そんな話をしながら時計を見上げると、もうすぐ朝読書の時間。
つられて時計を見たアリスもそのことに気づいたけれど「ありゃ~、これは早く行かなきゃ女神先生に怒られちゃうね」なんてのんきに言ってる。

小村先生は、優しいけれど怒ると怖い。
普段騒いでいる男子達も、小村先生だけは怒らせないようにするくらい。

だから私のクラスは、授業中はとっても静か。


・・・って、こんな事をしてる場合じゃなくて。
「急ごう、アリス。チャイムが鳴る前に教室についてなきゃ怒られちゃう」

そう言いながら、アリスの手と交換ノートを持って早歩きを始める。

が。



キーンコーンカーンコーン


・・・あ。

「ダメ・・・だったね」
そう言ったアリスだけれど、言葉と表情が全然合ってない。

「まぁ、しょうがないよ。時間もチャイムギリギリだったし。それよりいいの?このままだと他の先生にも見つかってさらに怒られちゃうけれど」


私がここまで言うのには、ちゃんと理由がある。

友達になった頃のアリスは今よりも元気で、よく男子達に混ざって遊ぶ子だった。
授業中に騒いだりはしてなかったけれど、遅刻とか、あとは宿題を忘れてきたことも結構あって、先生達の中では問題児だったみたい。

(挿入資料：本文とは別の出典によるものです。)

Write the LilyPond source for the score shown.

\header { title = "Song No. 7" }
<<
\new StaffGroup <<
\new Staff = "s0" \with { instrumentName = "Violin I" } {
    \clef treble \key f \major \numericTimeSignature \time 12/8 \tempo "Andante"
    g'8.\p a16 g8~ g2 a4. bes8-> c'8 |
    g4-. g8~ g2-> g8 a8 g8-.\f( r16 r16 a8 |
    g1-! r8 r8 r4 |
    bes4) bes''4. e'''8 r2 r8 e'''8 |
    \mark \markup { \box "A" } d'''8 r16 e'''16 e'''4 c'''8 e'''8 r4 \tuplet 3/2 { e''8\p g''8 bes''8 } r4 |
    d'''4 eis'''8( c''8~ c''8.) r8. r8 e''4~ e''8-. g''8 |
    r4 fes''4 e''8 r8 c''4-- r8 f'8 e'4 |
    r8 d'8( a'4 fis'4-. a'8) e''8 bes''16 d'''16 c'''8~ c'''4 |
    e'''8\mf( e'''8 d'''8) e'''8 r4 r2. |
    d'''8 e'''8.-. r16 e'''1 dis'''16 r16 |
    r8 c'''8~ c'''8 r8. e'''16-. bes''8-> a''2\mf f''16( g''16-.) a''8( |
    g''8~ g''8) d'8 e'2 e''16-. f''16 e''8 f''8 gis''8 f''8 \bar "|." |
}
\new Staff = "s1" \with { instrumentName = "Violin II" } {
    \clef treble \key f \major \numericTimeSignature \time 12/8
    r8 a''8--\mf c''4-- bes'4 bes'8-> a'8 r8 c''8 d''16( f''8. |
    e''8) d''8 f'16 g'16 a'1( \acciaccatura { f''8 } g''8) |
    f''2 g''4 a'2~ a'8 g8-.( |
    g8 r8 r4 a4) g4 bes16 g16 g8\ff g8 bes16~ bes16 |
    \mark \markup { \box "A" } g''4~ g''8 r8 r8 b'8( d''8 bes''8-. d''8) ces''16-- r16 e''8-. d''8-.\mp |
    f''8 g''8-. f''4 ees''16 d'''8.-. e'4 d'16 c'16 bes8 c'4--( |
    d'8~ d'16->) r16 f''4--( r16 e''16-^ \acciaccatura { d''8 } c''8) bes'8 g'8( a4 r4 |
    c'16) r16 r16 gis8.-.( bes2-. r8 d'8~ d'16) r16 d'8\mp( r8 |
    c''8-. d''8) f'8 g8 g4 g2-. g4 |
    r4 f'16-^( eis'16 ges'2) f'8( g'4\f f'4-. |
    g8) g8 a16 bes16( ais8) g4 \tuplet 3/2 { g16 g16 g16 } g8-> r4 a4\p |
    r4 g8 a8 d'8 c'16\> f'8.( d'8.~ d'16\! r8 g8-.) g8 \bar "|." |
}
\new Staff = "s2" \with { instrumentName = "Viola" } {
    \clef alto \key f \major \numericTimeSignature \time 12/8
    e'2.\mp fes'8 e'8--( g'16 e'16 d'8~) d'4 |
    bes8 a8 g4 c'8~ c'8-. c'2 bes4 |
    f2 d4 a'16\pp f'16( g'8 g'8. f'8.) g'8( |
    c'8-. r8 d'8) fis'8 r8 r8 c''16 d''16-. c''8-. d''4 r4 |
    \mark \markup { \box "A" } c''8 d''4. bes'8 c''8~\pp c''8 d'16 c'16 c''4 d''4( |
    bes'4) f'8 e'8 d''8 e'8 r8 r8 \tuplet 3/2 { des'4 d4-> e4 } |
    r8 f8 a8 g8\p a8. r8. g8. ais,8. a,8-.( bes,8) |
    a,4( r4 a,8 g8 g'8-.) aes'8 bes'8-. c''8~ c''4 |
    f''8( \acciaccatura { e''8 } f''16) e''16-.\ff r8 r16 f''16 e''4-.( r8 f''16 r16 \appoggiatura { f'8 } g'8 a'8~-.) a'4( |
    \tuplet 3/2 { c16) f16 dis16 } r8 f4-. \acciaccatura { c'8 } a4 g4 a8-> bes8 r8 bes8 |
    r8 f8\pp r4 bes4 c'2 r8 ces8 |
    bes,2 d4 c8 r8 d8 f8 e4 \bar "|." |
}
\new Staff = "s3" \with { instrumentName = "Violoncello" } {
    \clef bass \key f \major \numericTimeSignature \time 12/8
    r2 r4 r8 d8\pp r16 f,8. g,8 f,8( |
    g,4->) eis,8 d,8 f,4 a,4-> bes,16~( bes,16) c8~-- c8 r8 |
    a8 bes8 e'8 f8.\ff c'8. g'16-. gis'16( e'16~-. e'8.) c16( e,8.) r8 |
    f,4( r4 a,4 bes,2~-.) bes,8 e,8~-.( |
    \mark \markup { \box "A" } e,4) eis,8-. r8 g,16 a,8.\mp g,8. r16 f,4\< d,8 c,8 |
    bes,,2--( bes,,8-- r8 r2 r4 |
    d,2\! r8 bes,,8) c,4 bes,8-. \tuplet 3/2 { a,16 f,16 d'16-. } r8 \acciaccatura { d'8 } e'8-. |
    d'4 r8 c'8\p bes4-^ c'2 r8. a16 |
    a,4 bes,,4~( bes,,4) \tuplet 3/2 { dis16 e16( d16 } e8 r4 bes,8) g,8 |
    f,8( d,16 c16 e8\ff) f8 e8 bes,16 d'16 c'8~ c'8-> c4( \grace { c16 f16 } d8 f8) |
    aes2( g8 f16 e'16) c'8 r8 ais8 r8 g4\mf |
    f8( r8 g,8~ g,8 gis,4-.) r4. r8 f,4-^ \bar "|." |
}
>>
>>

それからしばらくして、先生との個人面談でアリスの学校生活を知ったおじいちゃんが「次に何か問題を起こしたら、何を言おうと全寮制の学校に転校させる」と言ったらしい。


――まぁ、今の話は全部家にやって来たアリスのおじいちゃんから聞いたんだけれど。それからのアリスは、遅刻も宿題を忘れたことも0。
私から見ても、かなり頑張っていると思う。

「綾、またあとでね」
そう言って教室に入ろうとするアリスに手を振ったあと、私も自分の教室のドアを開けた。


「・・・あ、あれ?」

みんな静かに読書してるんだろうなと思っていたら、小村先生がまだ来てないからか数人の男子が騒いでいた。

まぁ、自分の席で本を読んでる人がほとんどなんだけれど。


私も本を読もうと、自分の席に座ったとき。
隣から「珍しいね。山下さんが遅れてくるの」と声が聞こえてきた。

「うん、ちょっと色々話しこんじゃって。矢川君は今日も教科書を読んでいるの?」と言ったけれど、矢川君からの返事はない。